I’ve a lovely watercolour of the house and grounds shortly after completion in one of those fusty aul books from the 1940s, where the new-fangled coloured plates have the suspicious appearance of being painstakingly pasted in by hand, but can’t find it now tsk.
Here’s some grim photographic imagery instead. This one appears to date to the late 19th century when it was probably a post office depot.

And again in the early/mid 20th century.

© Courtauld Institute of Art
The house of course is famous for being distinctly gawky in proportions, with a bizarrely tall piano nobile fitted with windows so narrow and densely clustered as to make the house appear to be on the verge of toppling over.
For once, the son out-maneovered the father when it came to the architect, Richard Johnston. His characteristic gawkiness can also be seen at the Gate Theatre/Assembly Rooms complex on Parnell Square (glad to see Christine Casey picks up the same point ;)).

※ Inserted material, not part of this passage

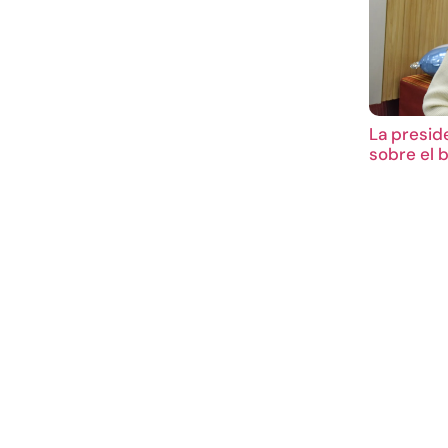
La presid
sobre el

A certain domesticity was applied to his buildings in their use of expansive fenestration, including his former Daly’s Club on College Green. Ironically, big houses like Aldborough should look as least domestic as they possibly can. The dropping of the first floor windows of Tyrone House in the early 19th century is also characteristic of this trend.
The stairwell of Aldborough once featured enormous wall paintings so vulgar as to make it almost a relief that they have long since been removed. Still, white elephants two centuries on are always curiosities in their own right, so it’s a shame more of the original interior scheme of this house did not survive the batterings of institutional use. Still, enough remains for it to be pieced back together again.